Page images and extracted text:
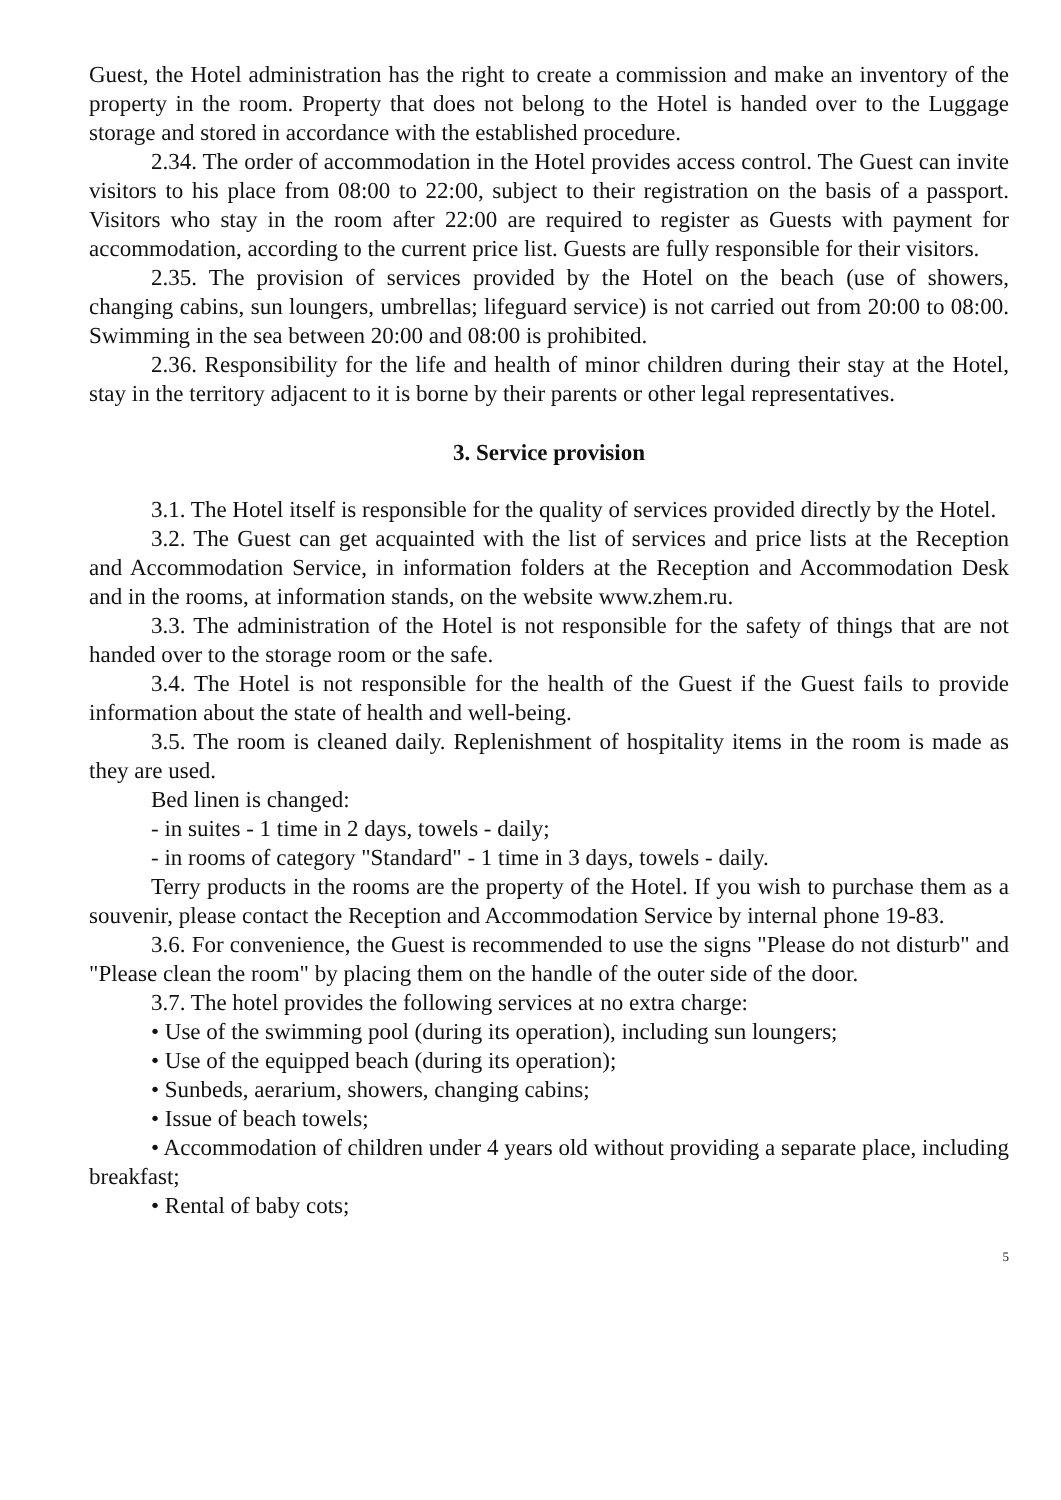Guest, the Hotel administration has the right to create a commission and make an inventory of the property in the room. Property that does not belong to the Hotel is handed over to the Luggage storage and stored in accordance with the established procedure.
2.34. The order of accommodation in the Hotel provides access control. The Guest can invite visitors to his place from 08:00 to 22:00, subject to their registration on the basis of a passport. Visitors who stay in the room after 22:00 are required to register as Guests with payment for accommodation, according to the current price list. Guests are fully responsible for their visitors.
2.35. The provision of services provided by the Hotel on the beach (use of showers, changing cabins, sun loungers, umbrellas; lifeguard service) is not carried out from 20:00 to 08:00. Swimming in the sea between 20:00 and 08:00 is prohibited.
2.36. Responsibility for the life and health of minor children during their stay at the Hotel, stay in the territory adjacent to it is borne by their parents or other legal representatives.
3. Service provision
3.1. The Hotel itself is responsible for the quality of services provided directly by the Hotel.
3.2. The Guest can get acquainted with the list of services and price lists at the Reception and Accommodation Service, in information folders at the Reception and Accommodation Desk and in the rooms, at information stands, on the website www.zhem.ru.
3.3. The administration of the Hotel is not responsible for the safety of things that are not handed over to the storage room or the safe.
3.4. The Hotel is not responsible for the health of the Guest if the Guest fails to provide information about the state of health and well-being.
3.5. The room is cleaned daily. Replenishment of hospitality items in the room is made as they are used.
Bed linen is changed:
- in suites - 1 time in 2 days, towels - daily;
- in rooms of category "Standard" - 1 time in 3 days, towels - daily.
Terry products in the rooms are the property of the Hotel. If you wish to purchase them as a souvenir, please contact the Reception and Accommodation Service by internal phone 19-83.
3.6. For convenience, the Guest is recommended to use the signs "Please do not disturb" and "Please clean the room" by placing them on the handle of the outer side of the door.
3.7. The hotel provides the following services at no extra charge:
• Use of the swimming pool (during its operation), including sun loungers;
• Use of the equipped beach (during its operation);
• Sunbeds, aerarium, showers, changing cabins;
• Issue of beach towels;
• Accommodation of children under 4 years old without providing a separate place, including breakfast;
• Rental of baby cots;
5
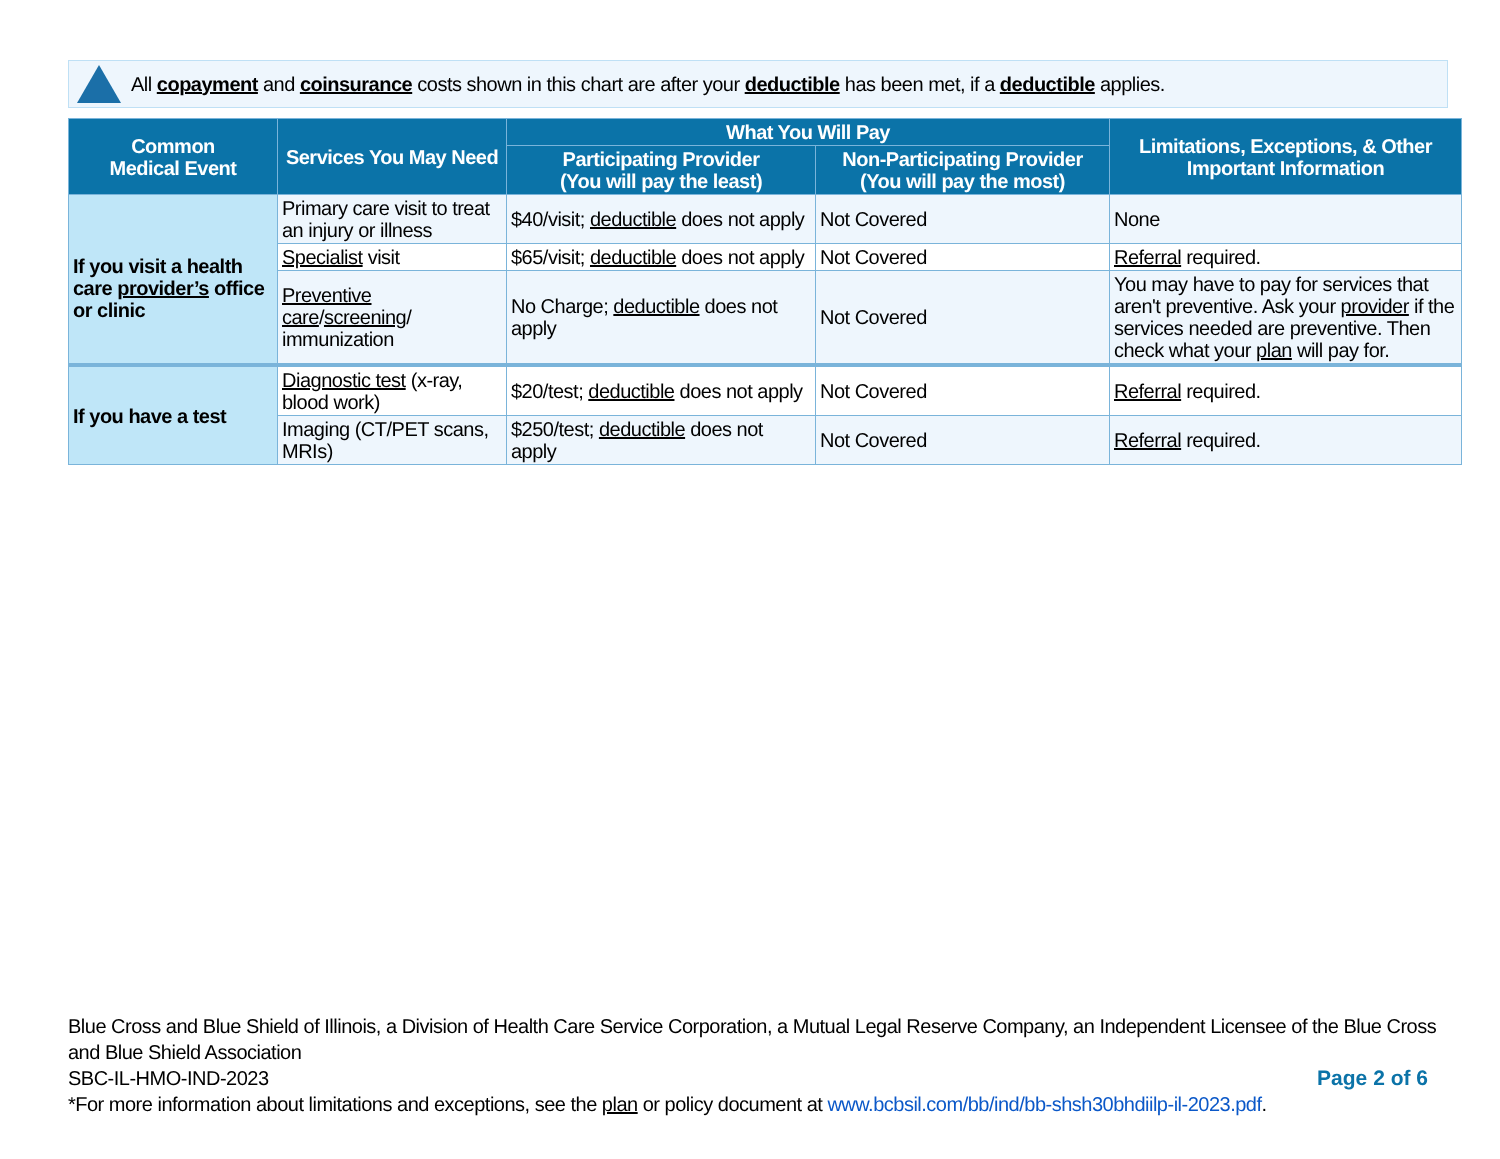All copayment and coinsurance costs shown in this chart are after your deductible has been met, if a deductible applies.
| Common Medical Event | Services You May Need | What You Will Pay | | Limitations, Exceptions, & Other Important Information |
| --- | --- | --- | --- | --- |
| | | Participating Provider (You will pay the least) | Non-Participating Provider (You will pay the most) | |
| If you visit a health care provider’s office or clinic | Primary care visit to treat an injury or illness | $40/visit; deductible does not apply | Not Covered | None |
| | Specialist visit | $65/visit; deductible does not apply | Not Covered | Referral required. |
| | Preventive care / screening / immunization | No Charge; deductible does not apply | Not Covered | You may have to pay for services that aren't preventive. Ask your provider if the services needed are preventive. Then check what your plan will pay for. |
| If you have a test | Diagnostic test (x-ray, blood work) | $20/test; deductible does not apply | Not Covered | Referral required. |
| | Imaging (CT/PET scans, MRIs) | $250/test; deductible does not apply | Not Covered | Referral required. |
Blue Cross and Blue Shield of Illinois, a Division of Health Care Service Corporation, a Mutual Legal Reserve Company, an Independent Licensee of the Blue Cross and Blue Shield Association
SBC-IL-HMO-IND-2023
*For more information about limitations and exceptions, see the plan or policy document at www.bcbsil.com/bb/ind/bb-shsh30bhdiilp-il-2023.pdf.
Page 2 of 6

Work item:
In the entries above, find each line with the word "operation" and return it.

Answer to this exercise:
• Use of the swimming pool (during its operation), including sun loungers;
• Use of the equipped beach (during its operation);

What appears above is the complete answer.